For instance, in "Upgrade or Buy A New PC?" Stan Miastkowski, whose name still isn't easy to pronounce, talks conceptually about "How Old Is Too Old?" and "When to Buy New." Unlike Stan, the topic has aged well.
On the notebook end of things, Jim Martin helps you decide on a notebook in "Upgrading vs. Buying New." Again, the article is old, but the buying advice is still sound. For example, Jim explains that if your notebook "doubles as your desktop machine and you absolutely need the fastest mobile processor available, upgrading probably isn't for you." There are plenty of other worthwhile tips in the piece.
When to Buy
If you're leaning towards buying a new system now, consider this: Tom Mainelli says you should wait. He thinks Intel's PCI Express will make your computing life faster, slicker, and cooler. Probably, Tom, but not everyone's got your patience. But I think you need to see what Tom has to say in "Don't Buy Your Next PC Just Yet. Honest." His argument, if you can cool your heels, is compelling.

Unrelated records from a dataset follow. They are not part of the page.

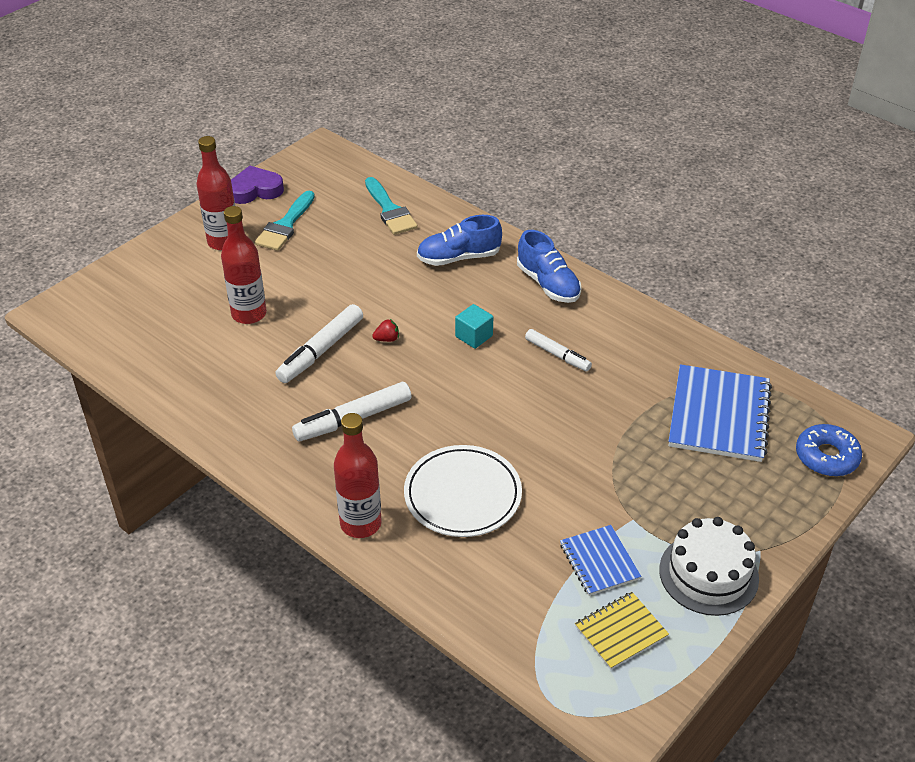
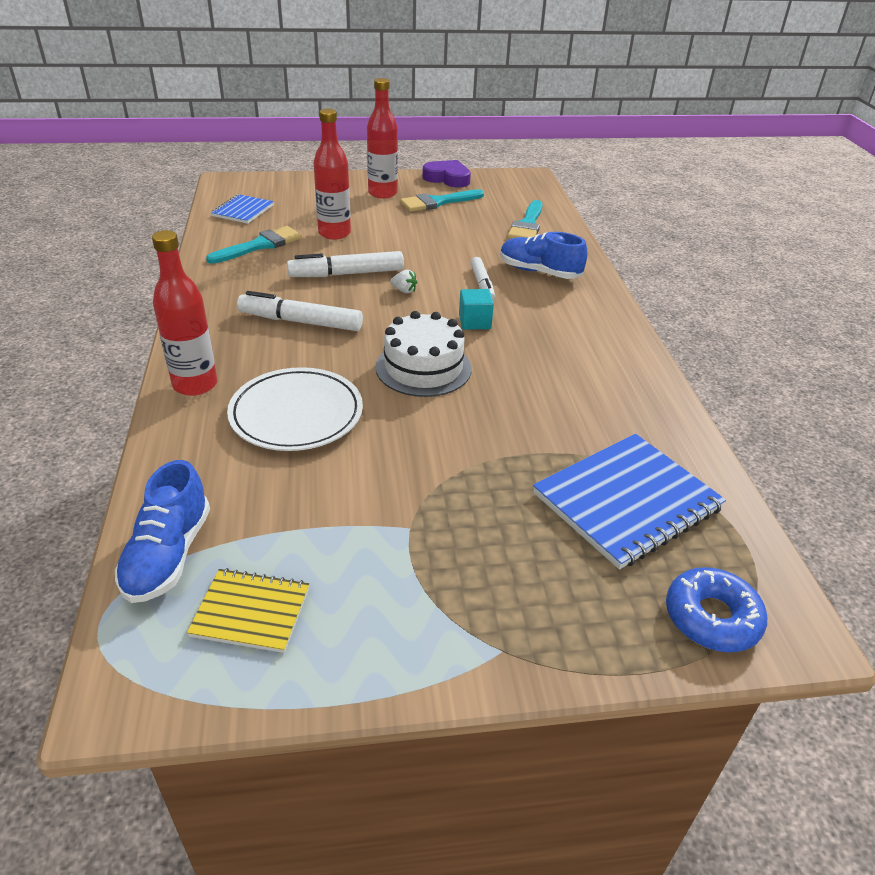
camera: 40 degrees right, 5 degrees down
red strawberry [372,319,399,342] -> white strawberry [390,270,417,293]
blue shoe [517,230,581,303] -> blue shoe moved to [115,460,210,603]
white marker [525,329,592,371] -> white marker moved to [470,257,495,300]
blue notebook [560,525,641,596] -> blue notebook moved to [211,194,274,224]
white cake [659,517,759,616] -> white cake moved to [376,311,471,397]
none -> turquoise brush [206,226,302,264]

My sense--and attitude--is to upgrade when you're ready. Don't wait for the promise of a hot new, well, anything. Live your computing life in the here and now, existentially speaking, despite what you're going to read in the next few paragraphs. And you can quote me on that.
Dig This: You know those "Dummies" books? One of them seems to have run into a little trouble.
How to Buy
If you haven't bought a new PC in a while, take a refresher course and read "How to Buy a Desktop PC." The four-part article includes an overview and a handy chart that reveals the specs you need to pay attention to when buying.
Bargain hunters and cheapskates will do well to read "PCs For Sale. Cheap!" Laurie McLaughlin helps you avoid being taken for a ride by unscrupulous dealers.